» Activity:
Where a picture appears, leave it out, and print the rest of the records as they are.

» Information:
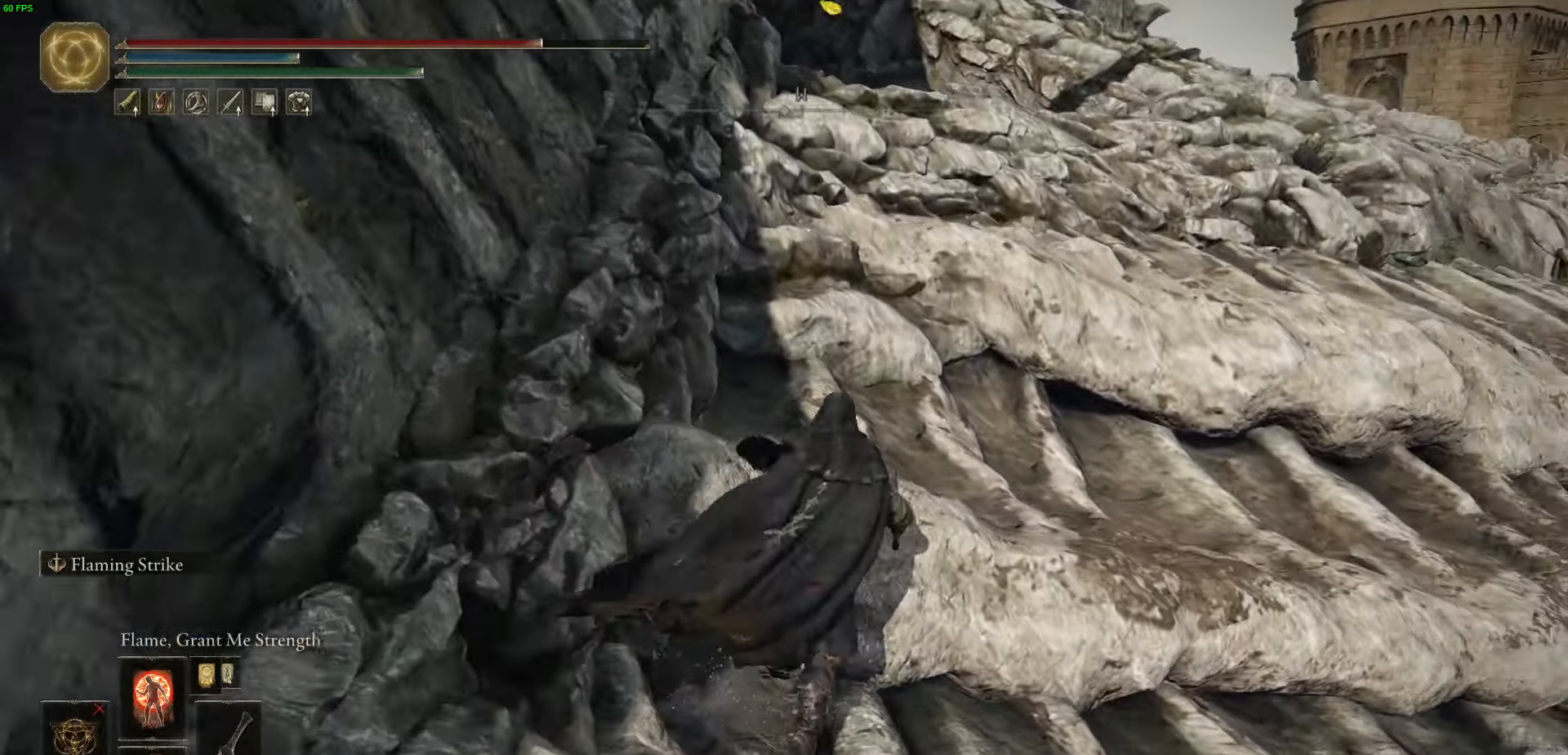
{"buttons": ["B"], "left_stick": "up", "right_stick": "down-right", "events": [[17, "left_stick", "up-right"], [300, "left_stick", "up"]]}
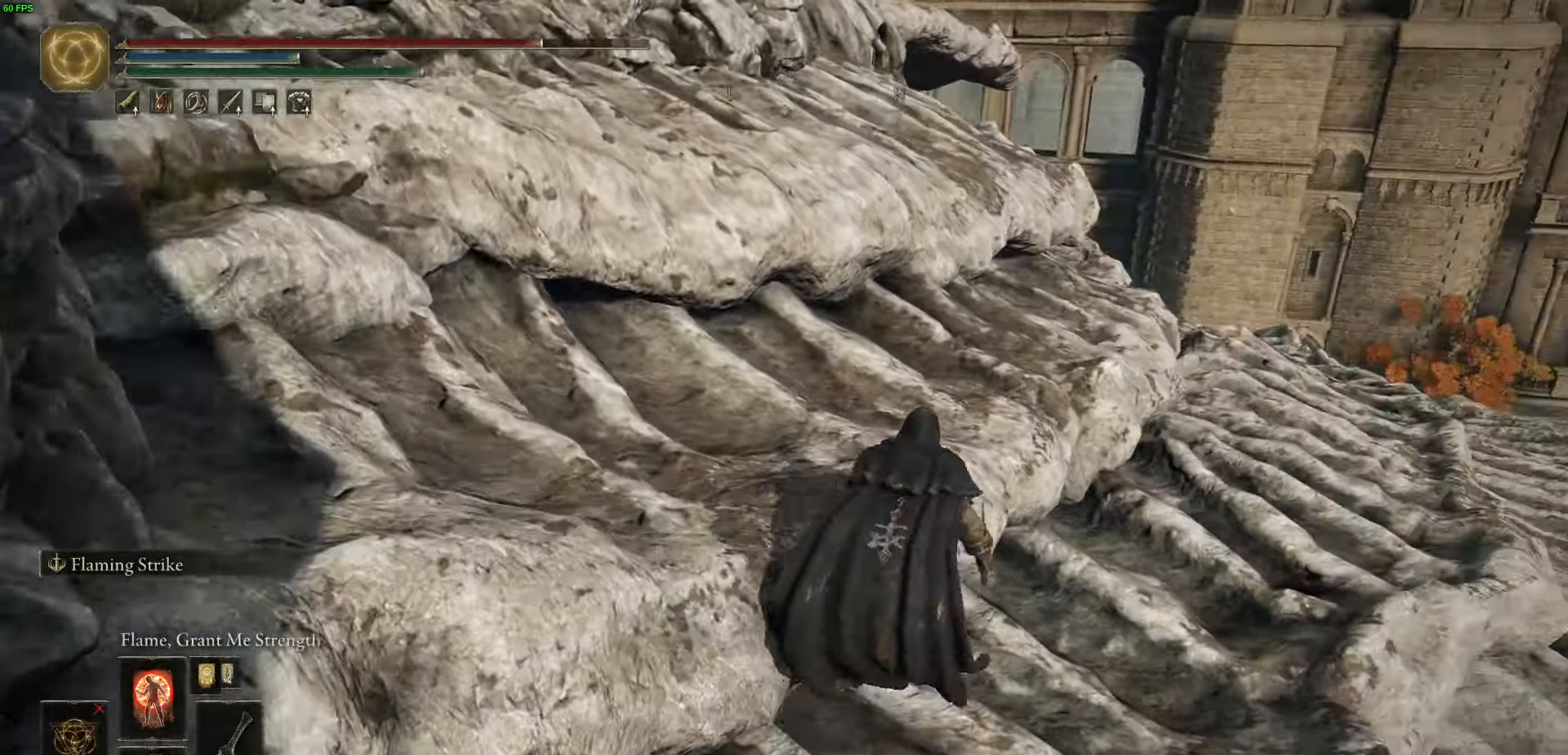
{"buttons": ["B"], "left_stick": "up", "right_stick": "center", "events": [[33, "right_stick", "center"]]}
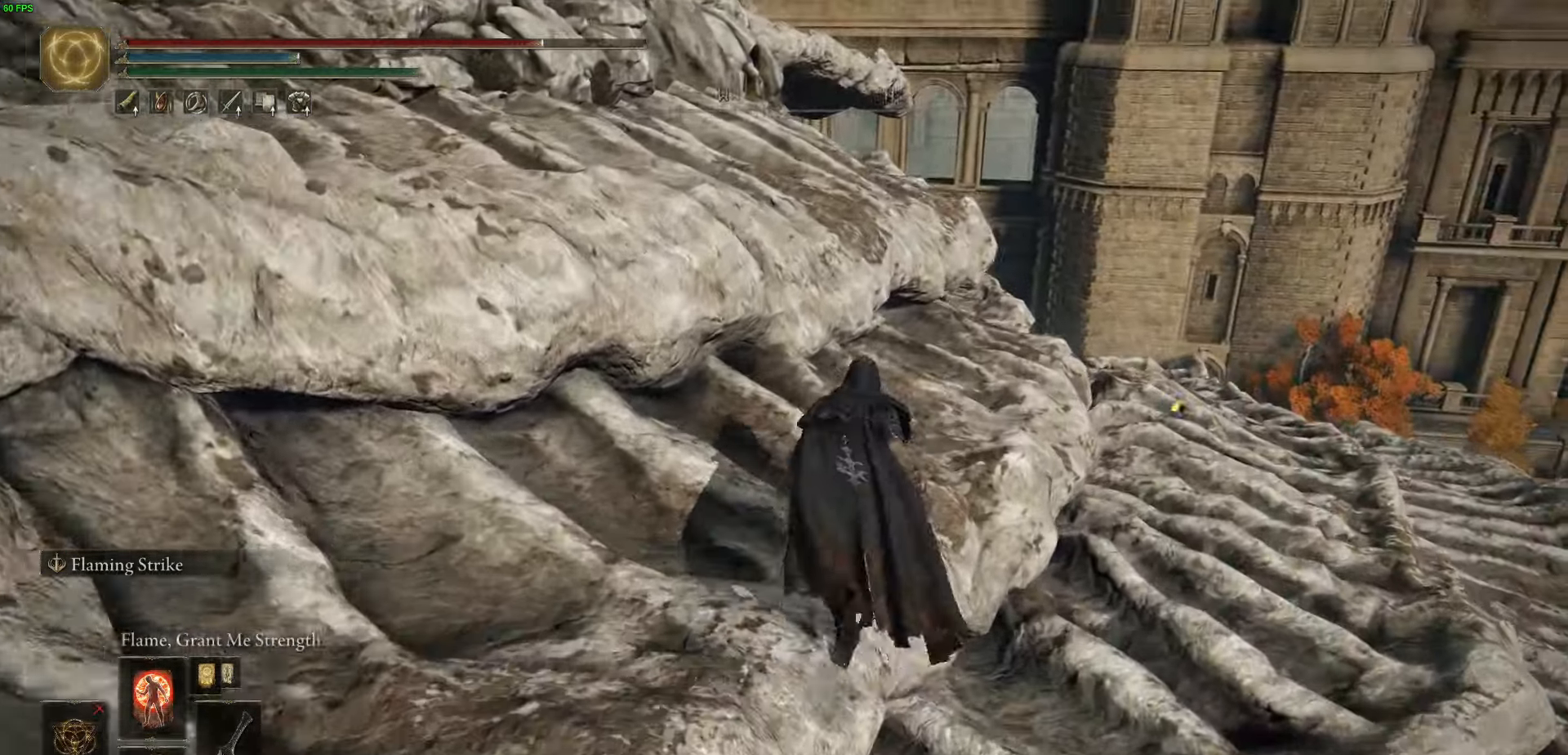
{"buttons": ["A", "B"], "left_stick": "up", "right_stick": "center", "events": [[167, "left_stick", "up-left"], [283, "left_stick", "up"], [417, "A", "down"]]}
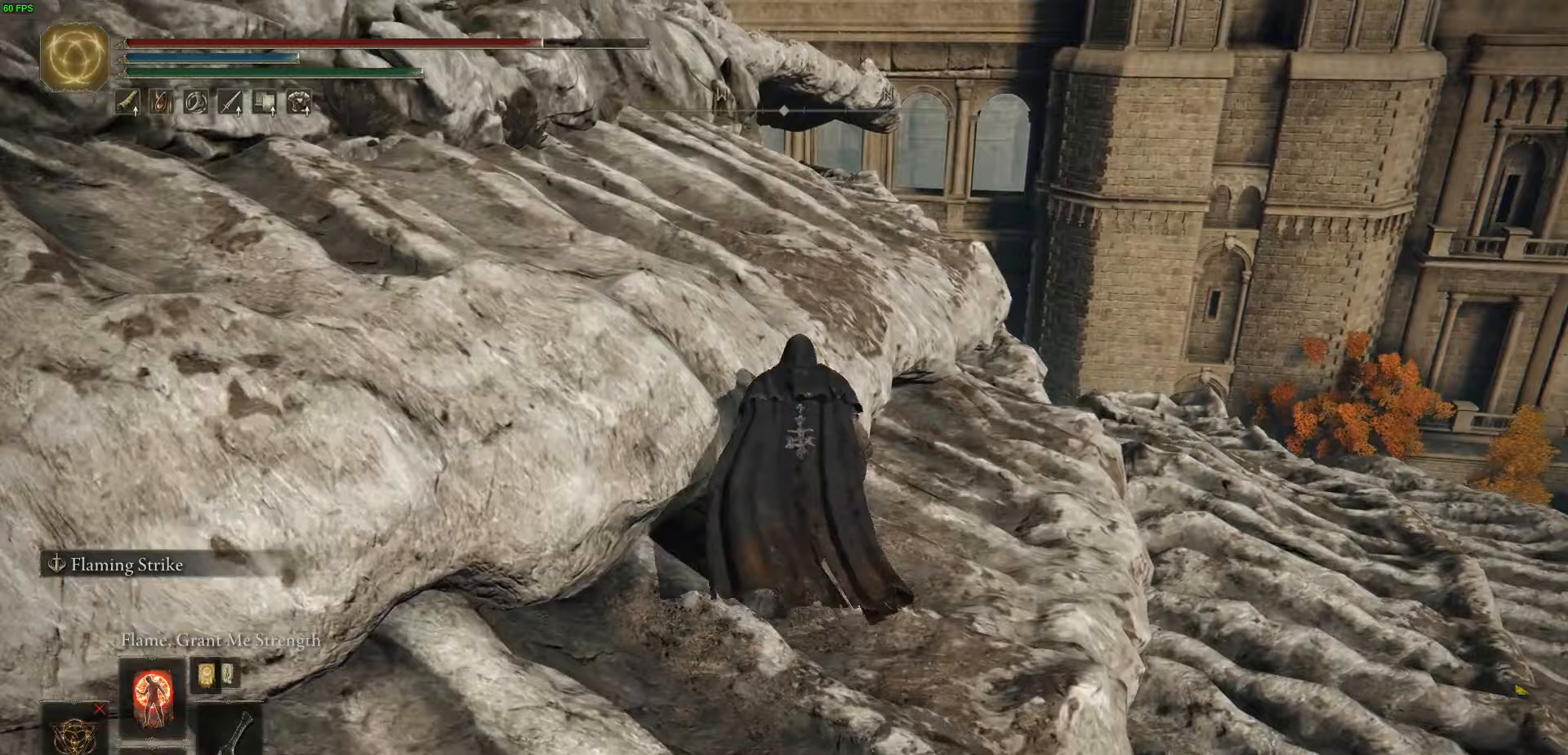
{"buttons": ["B"], "left_stick": "up-left", "right_stick": "left", "events": [[183, "A", "up"], [267, "left_stick", "up-left"], [467, "right_stick", "left"]]}
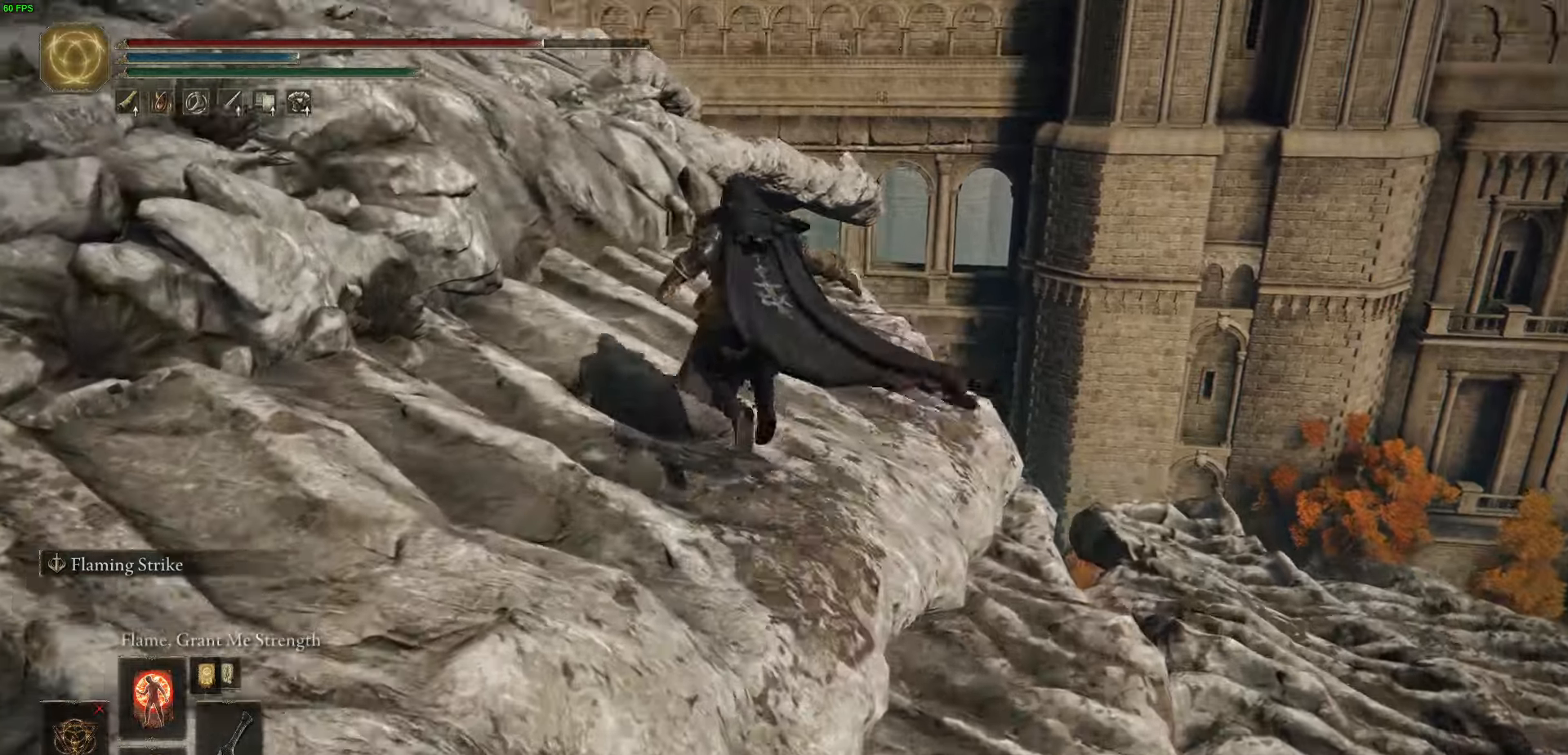
{"buttons": ["A", "B"], "left_stick": "up-left", "right_stick": "center", "events": [[183, "right_stick", "center"], [417, "A", "down"]]}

» Task solution:
{"buttons": ["B"], "left_stick": "up", "right_stick": "down-right", "events": [[17, "left_stick", "up-right"], [300, "left_stick", "up"]]}
{"buttons": ["B"], "left_stick": "up", "right_stick": "center", "events": [[33, "right_stick", "center"]]}
{"buttons": ["A", "B"], "left_stick": "up", "right_stick": "center", "events": [[167, "left_stick", "up-left"], [283, "left_stick", "up"], [417, "A", "down"]]}
{"buttons": ["B"], "left_stick": "up-left", "right_stick": "left", "events": [[183, "A", "up"], [267, "left_stick", "up-left"], [467, "right_stick", "left"]]}
{"buttons": ["A", "B"], "left_stick": "up-left", "right_stick": "center", "events": [[183, "right_stick", "center"], [417, "A", "down"]]}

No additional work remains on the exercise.